---- Extracted text
The Italics are ours.

§ Referring to a table which is not copied, the essential part appearing in what follows.

Those which are placed in parentheses are such as arise out of the entries in the Bible in reference to years of marriage. These are, consequently, in themselves thoroughly authentic. All the other dates are taken directly from the Bible.” *

Truly, this is taking the subject of chronology "out of the domain of chronology and history into that of pure philosophy." (Vol. iv. p. 22.) An account is taken of every date in the Scripture narrative! Only the date of the son's birth is changed to that of the death of the father, the real date of this latter event being ignored altogether. Is any language, proper for a Christian to use, too severe in reprehension of such a procedure? What! we involuntarily exclaim, was the man insane? Had he become imbecile? Had he so long been groping amid the sepulchral monuments of antiquity that he could not recognize, in the clear light of day which other men use, a plain historical fact?
--------
---- Record excerpts
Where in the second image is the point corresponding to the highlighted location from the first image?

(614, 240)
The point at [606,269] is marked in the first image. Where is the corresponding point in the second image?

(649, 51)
--------
---- Record excerpts
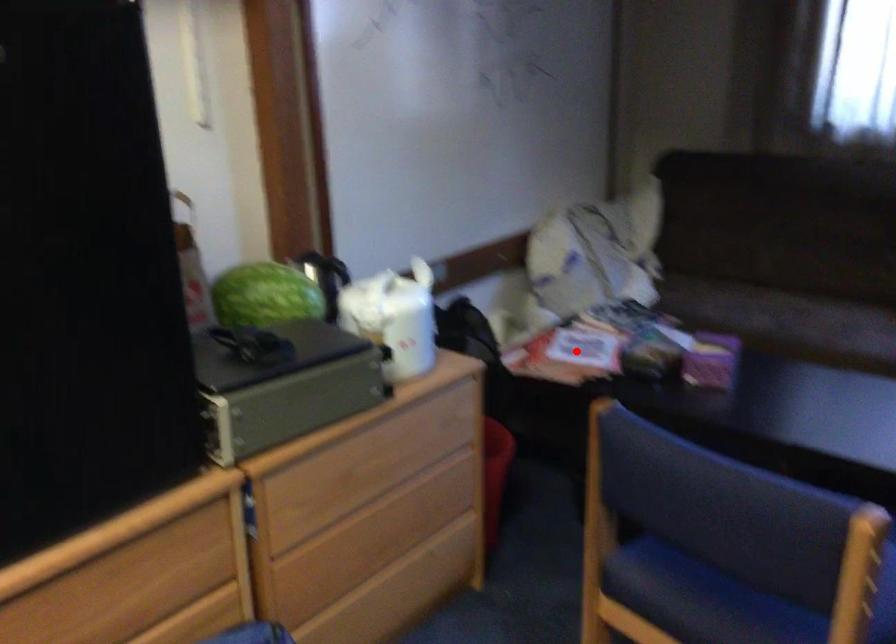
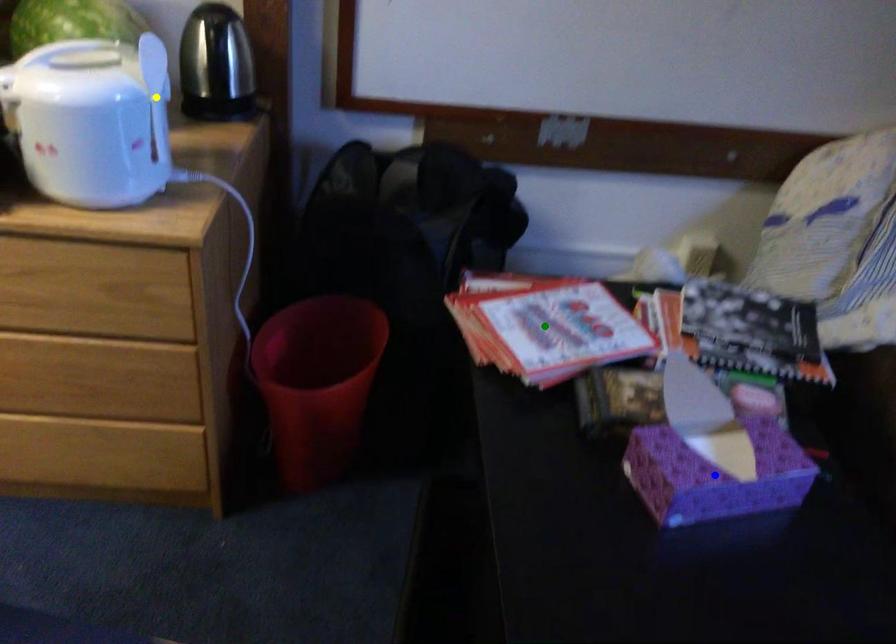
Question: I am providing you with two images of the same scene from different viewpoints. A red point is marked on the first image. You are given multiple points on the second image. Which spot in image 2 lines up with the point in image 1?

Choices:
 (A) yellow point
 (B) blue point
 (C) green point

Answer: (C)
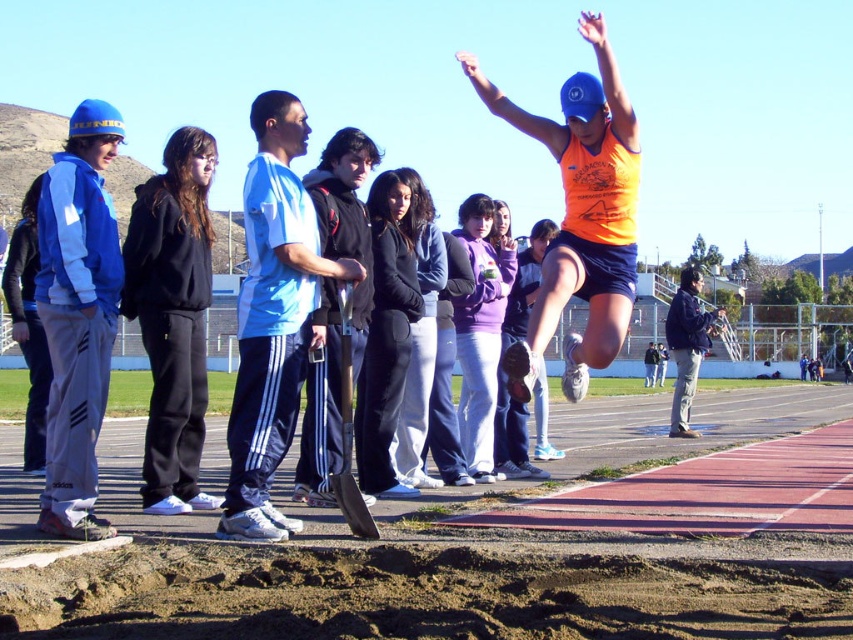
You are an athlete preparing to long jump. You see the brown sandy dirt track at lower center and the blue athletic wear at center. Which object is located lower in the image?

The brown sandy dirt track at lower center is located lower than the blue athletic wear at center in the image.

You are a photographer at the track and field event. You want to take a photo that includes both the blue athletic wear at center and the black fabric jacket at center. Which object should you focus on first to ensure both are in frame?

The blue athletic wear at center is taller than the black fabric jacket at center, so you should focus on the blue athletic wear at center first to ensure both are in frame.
--------
**Direction A:** Reproduce word for word the part of the chronology passage that opens with the words containing "Truly, this is" and closes with "plain historical fact?".
**Direction B:** In the chronology passage, what is the date of the son's birth changed to?
**Direction C:** List every question the writer asks in the final paragraph of the chronology passage.

**Worked answer A:**
Truly, this is taking the subject of chronology "out of the domain of chronology and history into that of pure philosophy." (Vol. iv. p. 22.) An account is taken of every date in the Scripture narrative! Only the date of the son's birth is changed to that of the death of the father, the real date of this latter event being ignored altogether. Is any language, proper for a Christian to use, too severe in reprehension of such a procedure? What! we involuntarily exclaim, was the man insane? Had he become imbecile? Had he so long been groping amid the sepulchral monuments of antiquity that he could not recognize, in the clear light of day which other men use, a plain historical fact?

**Worked answer B:** The date of the death of the father.

**Worked answer C:**
- Is any language, proper for a Christian to use, too severe in reprehension of such a procedure?
- Was the man insane?
- Had he become imbecile?
- Had he so long been groping amid the sepulchral monuments of antiquity that he could not recognize, in the clear light of day which other men use, a plain historical fact?